К утру все закончилось, пятнадцать человек были мертвы. Много было раненых и покалеченных. Победили сторонники воровских законов, и в лагере изменились порядки. Беспредел окончился, педерасты, стукачи, фуфлошники и активисты, короче, весь тот люд, кто не вписывался в понятия «воровской морали», то бишь бляди, были распределены по отдельным баракам и пикнуть не смели. Большинство было довольно переменами. Теперь воры могли объявить забастовку, тогда заключенные отказывались работать, а это создавало серьезные проблемы начальству лагеря, что их никак не устраивало, поэтому они были вынуждены соглашаться с требованиями воров «в законе». А требования были такими: ограничить рабочее время восемью часами, запретить надзирателям и активистам избивать заключенных, улучшить качество еды, увеличить порции сахара и чая, выдать каждому заключенному к зиме новый ватник. Также в результате принятых мер после случившегося в лагере обязательно должны были оставаться два вора «в законе», для них должны были выделить палату в больнице для жительства и установить там телевизор.

Спустя месяц после этих переговоров большинство воров «в законе» и около двадцати «хороших» парней распределили по разным лагерям. Получилось так, что и меня приписали к ним, и я оказался в Восточной Сибири, в тайге, на лесоповале.
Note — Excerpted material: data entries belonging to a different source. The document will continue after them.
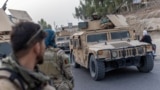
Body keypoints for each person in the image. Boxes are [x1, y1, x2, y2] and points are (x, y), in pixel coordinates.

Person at [0, 22, 56, 90]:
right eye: (43, 43)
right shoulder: (5, 85)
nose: (44, 47)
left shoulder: (35, 78)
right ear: (37, 47)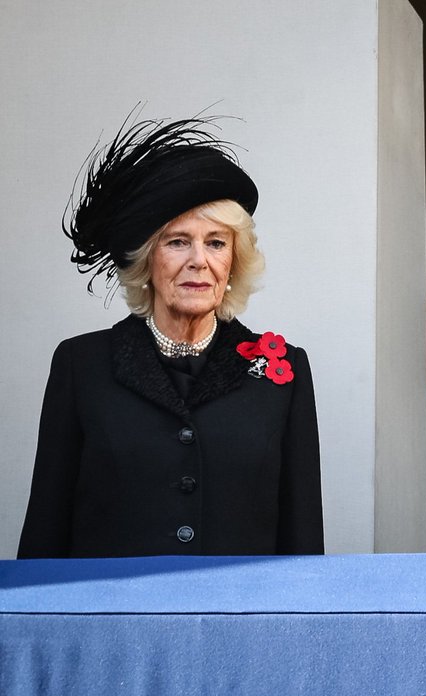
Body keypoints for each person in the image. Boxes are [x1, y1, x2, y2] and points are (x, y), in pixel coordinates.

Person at [18, 115, 324, 557]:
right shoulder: (81, 366)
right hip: (112, 603)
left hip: (239, 604)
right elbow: (45, 534)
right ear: (147, 261)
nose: (199, 260)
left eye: (216, 243)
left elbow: (302, 541)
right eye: (178, 241)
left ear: (233, 262)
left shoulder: (284, 372)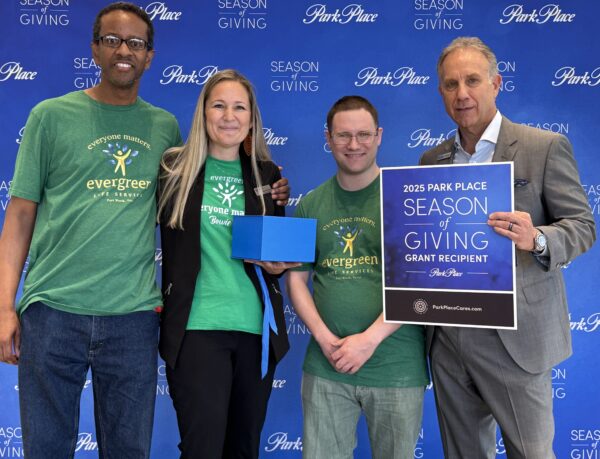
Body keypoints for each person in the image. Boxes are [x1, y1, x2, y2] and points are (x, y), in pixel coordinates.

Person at [0, 3, 289, 458]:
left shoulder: (164, 132)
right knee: (46, 449)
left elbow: (220, 189)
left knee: (130, 451)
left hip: (133, 319)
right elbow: (18, 215)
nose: (123, 50)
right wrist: (4, 307)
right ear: (94, 48)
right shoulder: (49, 116)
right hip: (52, 311)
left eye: (135, 43)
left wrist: (271, 186)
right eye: (112, 39)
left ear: (149, 56)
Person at [421, 37, 596, 458]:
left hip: (516, 337)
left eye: (472, 80)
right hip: (448, 336)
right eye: (450, 84)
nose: (462, 93)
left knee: (531, 452)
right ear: (441, 92)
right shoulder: (431, 162)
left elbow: (583, 226)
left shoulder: (544, 147)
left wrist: (536, 238)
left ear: (496, 84)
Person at [157, 69, 298, 459]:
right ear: (203, 113)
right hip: (196, 330)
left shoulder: (268, 177)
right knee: (202, 448)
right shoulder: (173, 170)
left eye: (239, 107)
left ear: (252, 118)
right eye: (218, 105)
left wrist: (278, 266)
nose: (228, 116)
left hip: (256, 334)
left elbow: (278, 255)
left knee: (244, 448)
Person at [287, 96, 429, 459]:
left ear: (379, 136)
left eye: (363, 134)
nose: (354, 145)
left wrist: (368, 340)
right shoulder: (310, 205)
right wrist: (324, 339)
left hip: (396, 367)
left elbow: (418, 283)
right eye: (343, 135)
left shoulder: (408, 199)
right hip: (326, 367)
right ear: (328, 138)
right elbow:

Сейчас расскажу в чем было дело. Когда побоище только началось, один из раненых старшин добежал до комендатуры и свалился на колени перед солдатами. Там были врачи, его осмотрели и извлекли из живота большой нож. Нож потом передали следователям, это был специальный сапожный нож, хорошо отточенный, без рукоятки. На нем была цифра «семь», номер сапожного цеха. В цеху было двадцать ножей для резки резины и брезента. Если хотя бы один из них ломался или пропадал, я должен был заявить об этом в администрацию. Сперва-то я их считал, но потом бросил. Расслабился, и вот тут-то и случилось. Тот, кто орудовал этим ножом, признался: «Я украл, он тут ни при чем», но от этого ничего не изменилось, за халатность меня обвинили в пособничестве беспорядкам, осудили и накинули три года.
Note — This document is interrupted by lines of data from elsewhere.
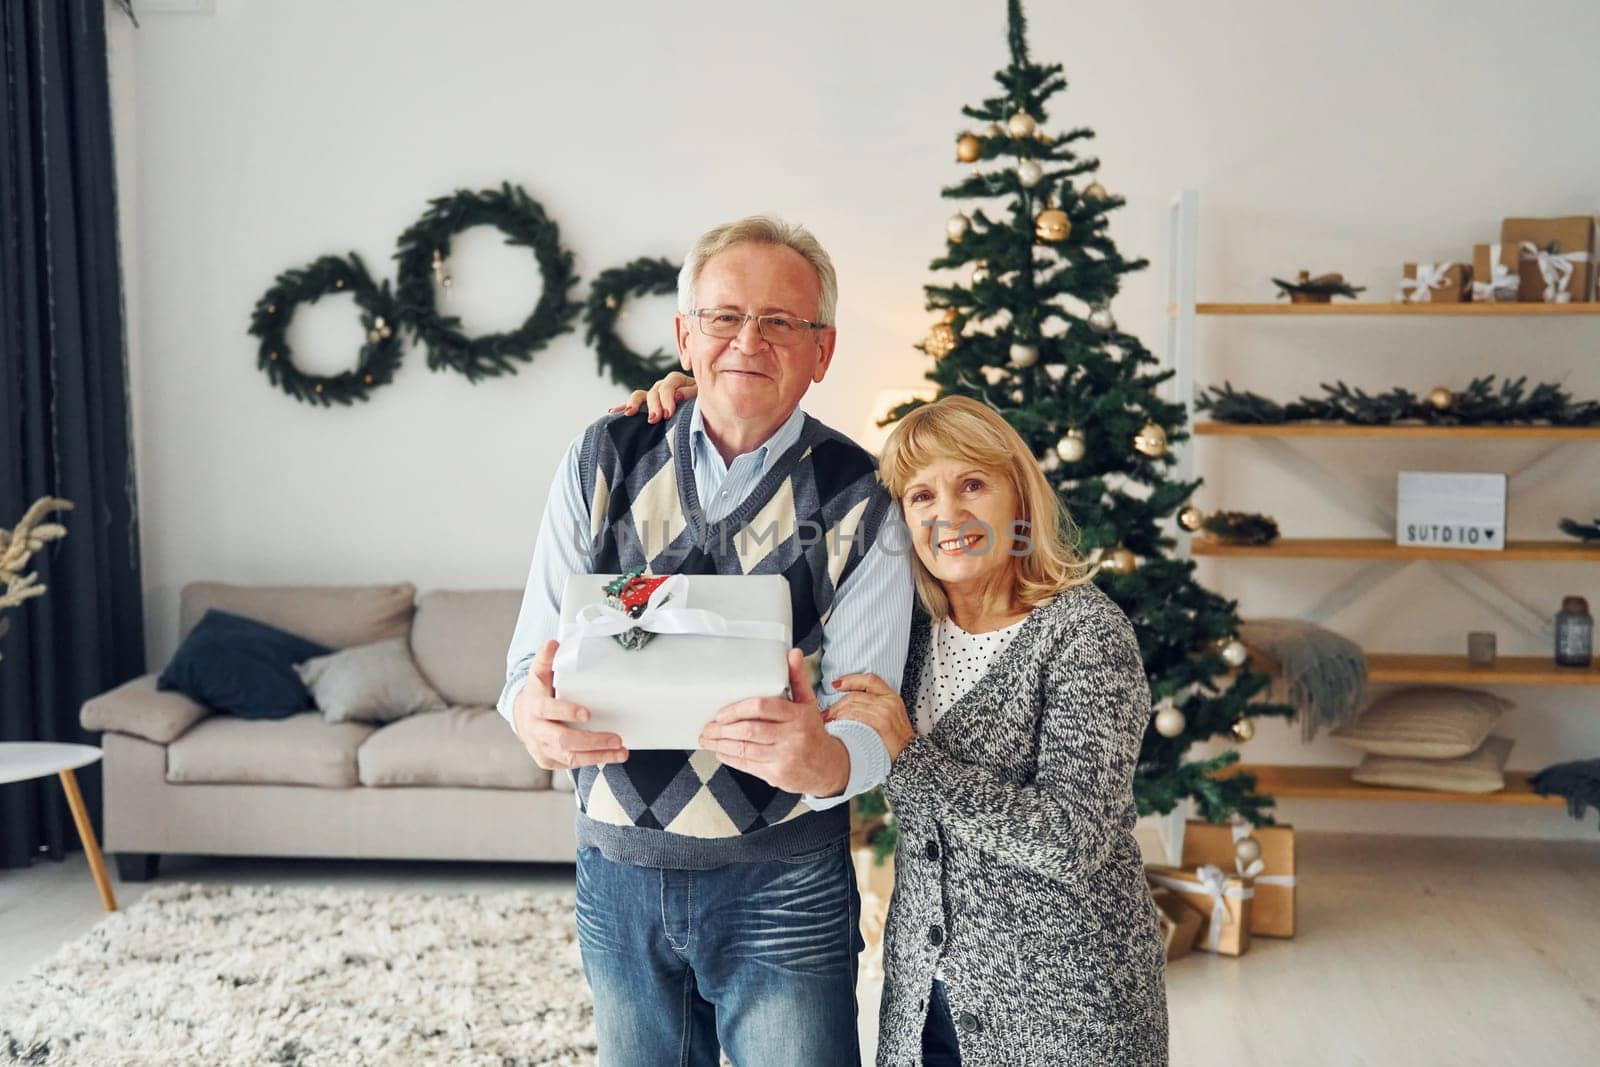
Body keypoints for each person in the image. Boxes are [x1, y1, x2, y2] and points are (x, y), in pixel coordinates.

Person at [620, 383, 1168, 1065]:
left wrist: (911, 758)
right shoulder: (906, 630)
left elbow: (1072, 841)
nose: (950, 514)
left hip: (1064, 1008)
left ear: (1019, 498)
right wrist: (701, 398)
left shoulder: (1085, 634)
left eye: (973, 484)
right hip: (922, 998)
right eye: (922, 496)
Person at [498, 215, 915, 1067]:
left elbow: (877, 718)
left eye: (780, 322)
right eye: (724, 317)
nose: (747, 341)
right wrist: (530, 718)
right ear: (685, 335)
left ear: (822, 350)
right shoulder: (601, 459)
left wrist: (831, 760)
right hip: (615, 877)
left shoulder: (865, 498)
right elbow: (520, 672)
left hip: (785, 884)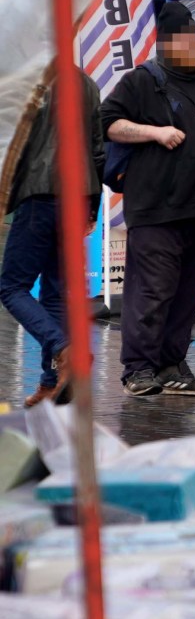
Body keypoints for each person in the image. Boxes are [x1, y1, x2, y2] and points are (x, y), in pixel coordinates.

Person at [101, 1, 195, 397]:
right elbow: (109, 123)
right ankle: (139, 369)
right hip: (157, 208)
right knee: (153, 290)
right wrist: (154, 133)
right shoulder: (142, 80)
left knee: (190, 293)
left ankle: (171, 364)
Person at [0, 69, 103, 407]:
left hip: (39, 194)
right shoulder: (87, 83)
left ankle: (64, 352)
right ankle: (52, 380)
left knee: (12, 287)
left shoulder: (29, 79)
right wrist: (92, 207)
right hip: (77, 196)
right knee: (55, 294)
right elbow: (97, 149)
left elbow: (13, 144)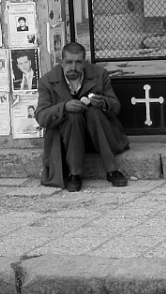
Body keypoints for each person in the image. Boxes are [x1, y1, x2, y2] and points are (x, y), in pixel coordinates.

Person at [35, 42, 129, 192]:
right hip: (67, 140)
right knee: (73, 115)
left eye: (78, 62)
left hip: (98, 135)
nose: (73, 67)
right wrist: (64, 107)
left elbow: (116, 107)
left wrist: (103, 103)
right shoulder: (47, 81)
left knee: (94, 113)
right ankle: (75, 174)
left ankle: (112, 170)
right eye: (69, 62)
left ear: (85, 63)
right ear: (61, 62)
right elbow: (41, 116)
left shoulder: (100, 74)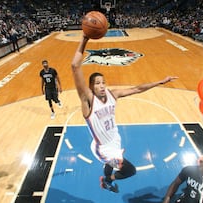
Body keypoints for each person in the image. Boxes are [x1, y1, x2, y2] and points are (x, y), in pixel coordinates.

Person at [71, 35, 178, 193]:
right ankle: (108, 180)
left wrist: (160, 82)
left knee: (110, 164)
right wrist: (85, 38)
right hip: (104, 148)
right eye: (97, 83)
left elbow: (137, 89)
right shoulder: (87, 100)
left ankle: (106, 178)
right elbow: (75, 66)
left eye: (103, 82)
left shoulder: (113, 95)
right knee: (130, 170)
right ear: (91, 87)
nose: (101, 85)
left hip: (115, 139)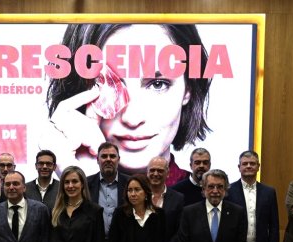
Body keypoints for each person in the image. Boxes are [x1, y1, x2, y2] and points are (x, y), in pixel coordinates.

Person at [44, 24, 212, 185]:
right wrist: (86, 184)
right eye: (106, 86)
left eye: (158, 84)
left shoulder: (209, 199)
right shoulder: (40, 201)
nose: (132, 118)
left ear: (188, 89)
Комендант сказал мне: «У меня нет другого такого порядочного заключенного, как ты, но что поделаешь, закон есть закон».

33

Полтора месяца я провел в дороге, прошел два транзитных изолятора и наконец на речном пароходе, где было полторы сотни заключенных, добрался до нового лагеря. Лагерь занимал приблизительно двадцать гектаров на краю таежного леса и был поделен на пять зон. С заключенными здесь обращались намного строже, наказывали за малейшую провинность, оставляя мерзнуть и голодать в карцере. Зэки и тут сбивались в группы, сильные измывались над слабыми. Воры «в законе» были заперты в отдельном помещении – был беспредел, к ним близко никого не подпускали.

Зоны делились на бригады, в каждой – до пятидесяти заключенных, и у каждой был план: сколько срубить деревьев и обрубить веток. Этот план работ распределялся на заключенных внутри бригады. В случае невыполнения плана не было надежды на помилование или сокращение срока, наоборот, могли осудить за саботаж и добавить срок.
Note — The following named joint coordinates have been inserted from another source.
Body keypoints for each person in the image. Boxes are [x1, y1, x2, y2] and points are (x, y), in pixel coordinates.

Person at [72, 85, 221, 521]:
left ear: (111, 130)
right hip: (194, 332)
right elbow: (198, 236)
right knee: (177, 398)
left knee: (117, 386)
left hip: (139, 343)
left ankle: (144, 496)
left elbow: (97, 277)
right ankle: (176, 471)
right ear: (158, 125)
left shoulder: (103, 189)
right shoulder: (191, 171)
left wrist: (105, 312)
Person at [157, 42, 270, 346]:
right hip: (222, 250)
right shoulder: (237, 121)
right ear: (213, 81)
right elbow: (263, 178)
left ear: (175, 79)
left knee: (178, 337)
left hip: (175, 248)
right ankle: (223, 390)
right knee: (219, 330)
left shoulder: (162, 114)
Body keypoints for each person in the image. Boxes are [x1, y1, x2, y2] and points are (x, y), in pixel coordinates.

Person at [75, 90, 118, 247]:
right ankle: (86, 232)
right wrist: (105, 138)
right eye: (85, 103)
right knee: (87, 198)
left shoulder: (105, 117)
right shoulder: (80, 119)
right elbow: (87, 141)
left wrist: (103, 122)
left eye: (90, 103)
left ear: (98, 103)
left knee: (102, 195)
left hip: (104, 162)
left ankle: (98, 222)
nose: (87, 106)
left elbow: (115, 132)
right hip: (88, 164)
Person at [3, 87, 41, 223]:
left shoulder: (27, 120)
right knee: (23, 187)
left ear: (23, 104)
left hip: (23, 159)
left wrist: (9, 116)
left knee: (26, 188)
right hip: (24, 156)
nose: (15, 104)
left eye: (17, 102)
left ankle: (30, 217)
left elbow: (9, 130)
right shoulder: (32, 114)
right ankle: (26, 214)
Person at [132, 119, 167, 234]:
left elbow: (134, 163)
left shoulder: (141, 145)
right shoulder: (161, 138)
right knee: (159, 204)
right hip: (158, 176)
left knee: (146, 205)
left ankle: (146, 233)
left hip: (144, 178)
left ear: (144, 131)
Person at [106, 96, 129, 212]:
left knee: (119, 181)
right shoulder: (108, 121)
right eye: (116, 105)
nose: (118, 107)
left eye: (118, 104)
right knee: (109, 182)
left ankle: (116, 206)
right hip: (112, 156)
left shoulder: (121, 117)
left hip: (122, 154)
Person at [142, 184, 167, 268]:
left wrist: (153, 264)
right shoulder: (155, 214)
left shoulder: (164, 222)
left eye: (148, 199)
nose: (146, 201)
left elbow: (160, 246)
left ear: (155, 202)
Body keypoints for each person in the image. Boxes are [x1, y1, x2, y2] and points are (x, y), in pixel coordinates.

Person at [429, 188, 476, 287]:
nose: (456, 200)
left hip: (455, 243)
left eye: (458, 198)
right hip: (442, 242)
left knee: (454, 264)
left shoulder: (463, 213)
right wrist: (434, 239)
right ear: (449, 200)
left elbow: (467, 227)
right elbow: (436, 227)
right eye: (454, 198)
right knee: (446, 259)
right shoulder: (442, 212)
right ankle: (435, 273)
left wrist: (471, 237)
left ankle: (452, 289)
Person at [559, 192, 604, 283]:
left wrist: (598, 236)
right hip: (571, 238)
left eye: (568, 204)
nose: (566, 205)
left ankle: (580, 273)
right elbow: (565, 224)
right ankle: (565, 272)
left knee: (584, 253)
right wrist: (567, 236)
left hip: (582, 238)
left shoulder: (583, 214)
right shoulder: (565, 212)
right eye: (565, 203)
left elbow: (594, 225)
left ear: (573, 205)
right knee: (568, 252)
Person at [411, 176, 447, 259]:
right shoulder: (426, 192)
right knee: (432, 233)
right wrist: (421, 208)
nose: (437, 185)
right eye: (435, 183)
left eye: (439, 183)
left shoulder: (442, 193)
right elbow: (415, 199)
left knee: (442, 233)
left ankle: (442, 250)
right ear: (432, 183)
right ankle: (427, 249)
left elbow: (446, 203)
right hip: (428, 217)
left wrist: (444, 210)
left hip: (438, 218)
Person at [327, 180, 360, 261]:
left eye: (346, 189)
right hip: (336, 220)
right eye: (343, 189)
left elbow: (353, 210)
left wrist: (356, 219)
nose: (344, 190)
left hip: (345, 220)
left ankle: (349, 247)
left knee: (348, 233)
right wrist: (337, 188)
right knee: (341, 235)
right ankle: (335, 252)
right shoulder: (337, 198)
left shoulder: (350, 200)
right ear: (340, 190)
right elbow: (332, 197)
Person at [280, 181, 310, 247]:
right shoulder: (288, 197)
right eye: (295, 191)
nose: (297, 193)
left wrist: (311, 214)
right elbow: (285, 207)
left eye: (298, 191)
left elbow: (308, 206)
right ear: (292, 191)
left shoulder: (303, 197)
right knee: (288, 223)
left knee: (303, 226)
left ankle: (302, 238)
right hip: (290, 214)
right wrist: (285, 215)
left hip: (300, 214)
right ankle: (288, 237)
Ближайшая железная дорога проходила на другом конце тайги, за две тысячи километров от лагеря. Автомобильных дорог не было. Единственным средством связи с внешним миром была река. Зимой по зеркальной поверхности реки двигались грузовики, перевозили заключенных и солдат, привозили продукты. А с окончанием ледохода в реку скидывали заготовленные за зиму бревна и связывали в огромные плоты, которые на буксире плыли за маленькими пароходами. Это длилось в течение целых пяти месяцев, пока опять не наступали холода. Замерзала река, и по берегам вновь начинали заготавливать бревна.

На нарах рядом со мной оказался один русский, работали мы тоже вместе, он с топором – с одной стороны дерева, я – с другой.